North Korea fired three ballistic missiles into the sea off its east coast on Monday, said South Korea, as the leaders of the Group of 20 major economies held a summit in China, the North’s main diplomatically.
The missiles were fired from a western region south of the capital Pyongyang, just after noon local time (0300 GMT), South Korea’s Office of the Joint Chiefs of Staff said in a statement.
The missile launches were the latest in a series of launches by the isolated North this year in violation of UN Security Council resolutions.
The South’s military was trying to determine the type of missiles launched, a military official said. No other details were immediately available.
The missiles were launched from a region called Hwangju and came just hours after the leaders of South Korea and China met on the sidelines of the Group of 20 leaders’ meeting in Hangzhou, China.

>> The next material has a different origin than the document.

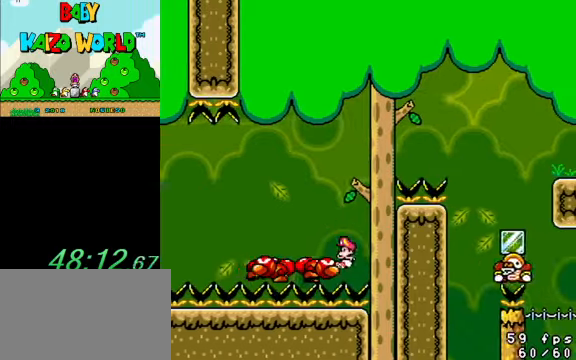
{"keys": ["right", "shift", "y"], "events": []}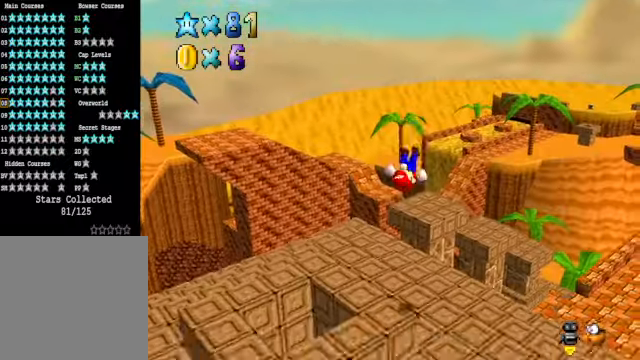
Gameplay with a controller (Xbox layout); each line is a JSON object with the inputs held at the frame after it. "events" lists button and stick changes between this image and that frame as [ms after this image, input, new state], when the widget could be followed in between.
{"buttons": [], "left_stick": "center", "right_stick": "center", "events": [[100, "left_stick", "up"], [133, "right_stick", "center"], [401, "left_stick", "center"]]}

South Korean President Park Geun-hye told Chinese President Xi Jinping that the North’s fourth nuclear test and its ballistic missile launches this year threatened regional peace and posed a challenge to South Korea’s ties with China, Yonhap news agency reported earlier.
During the meeting, Xi reaffirmed China’s commitment to realizing the denuclearization of the Korean peninsula, China’s state news agency Xinhua reported on Monday.
Xi also told Park that Beijing opposed the proposed deployment of a THAAD anti-missile system in South Korea, which Seoul and the United States have said is designed to counter an increasing threat from North Korea.